Baroness Manzoor: Surely the Home Office would be able to tell the difference between an economic migrant and an asylum seeker. That is why it has the caseload.

Earl Attlee: My Lords, if they are a genuine asylum seeker, in some cases it will be easy to determine that they have a good case. Once asylum is granted, people

3 Apr 2014 : Column 1115 are able to work straightaway. However, if the case is difficult, possibly because the asylum seeker has made it difficult, unfortunately it takes considerably more time to determine the application.

As I was saying before my noble friend intervened, we do not believe that it is worth taking a risk with the progress that we have made so far. It is true that some asylum claims take too long to consider, but the Home Office is addressing the issue. In year 2012-13, 78% of claims received a decision within six months.

It may be generally true that unfounded claims can be considered faster than other claims, but they still need to be considered individually, which takes time and resources. Consideration of these claims therefore slows down consideration of genuine claims, at the expense of people who need international protection.
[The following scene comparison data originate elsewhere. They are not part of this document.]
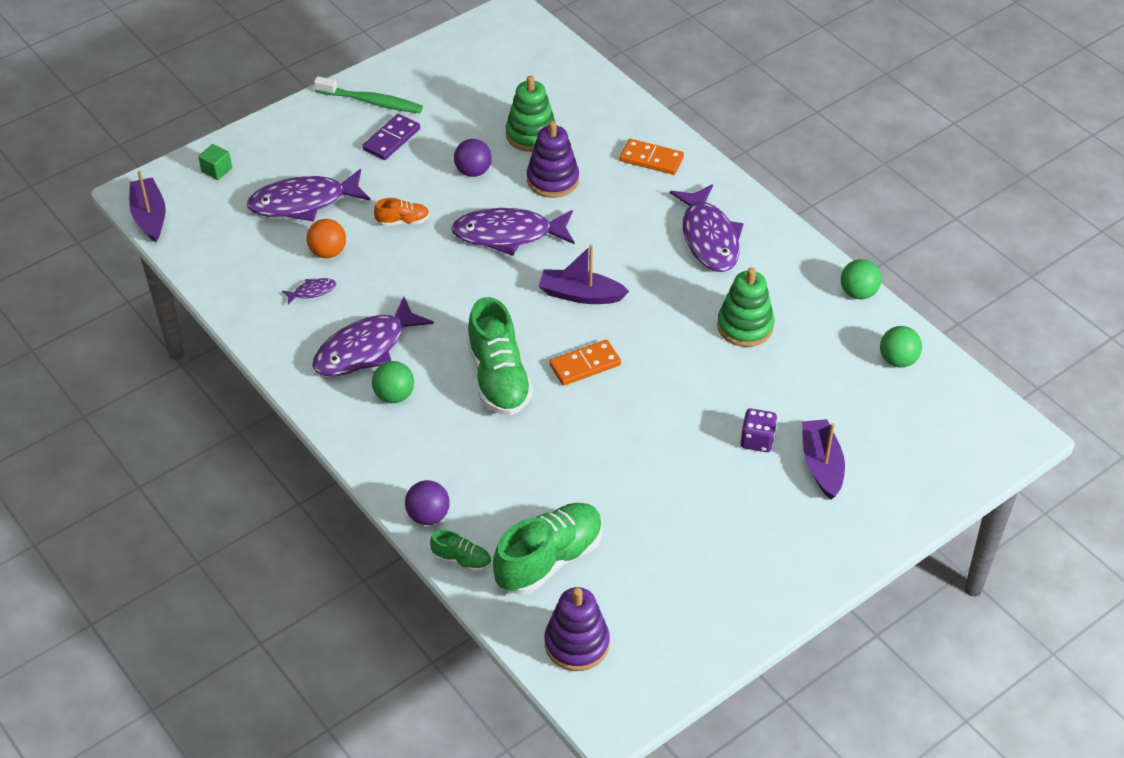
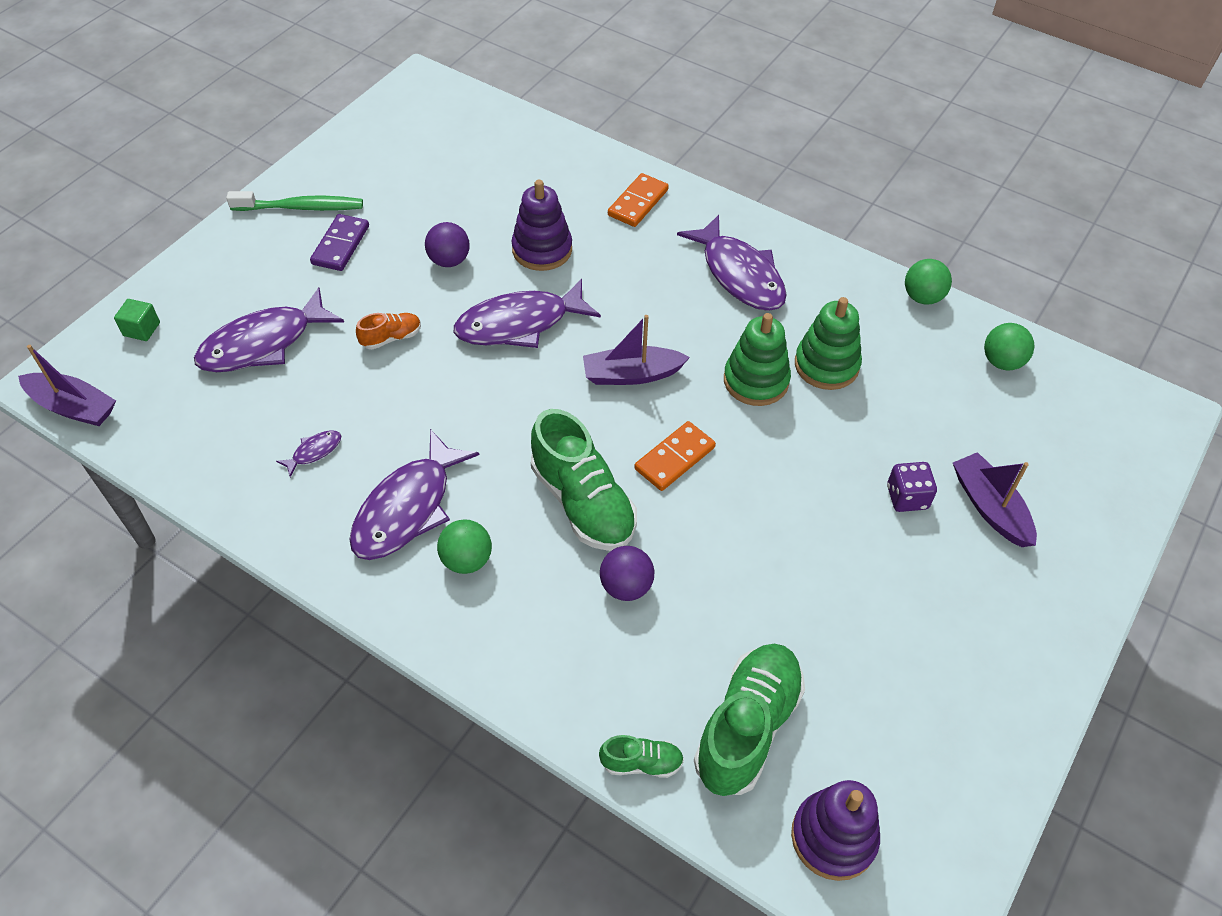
camera: 20 degrees left, 5 degrees up
(149, 216) = (73, 407): purple boat -> purple boat turned 150 degrees clockwise
(328, 252) = (315, 397): orange ball -> none
(428, 515) = (574, 713): purple ball -> purple ball (626, 586)
(531, 135) = (496, 205): green stacking toy -> green stacking toy (756, 381)
(651, 159) = (638, 203): orange domino -> orange domino turned 60 degrees counterclockwise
The current policy strikes the right balance. Asylum seekers are provided with support and accommodation if they are destitute. If their asylum claims are undetermined after 12 months for reasons outside their control, they can apply for permission to work. This is a fair and reasonable policy and we should keep to it. In the light of these points, I hope that my noble friend will feel able to withdraw this amendment.

Lord Roberts of Llandudno: I thank the Minister for his reply and say how terribly disappointed I am, even though we have brought this issue up time and again, that that there is no movement whatever on the part of the Conservative Front Bench. I note that the Labour Front Bench has not intervened in this debate and am also very sad for that; I wish that it would join us in this campaign. I will not test the feeling of the House today, but I propose to bring forward a Private Member’s Bill again in the next Session of Parliament. I therefore, most reluctantly, beg leave to withdraw the amendment. Amendment 54 withdrawn.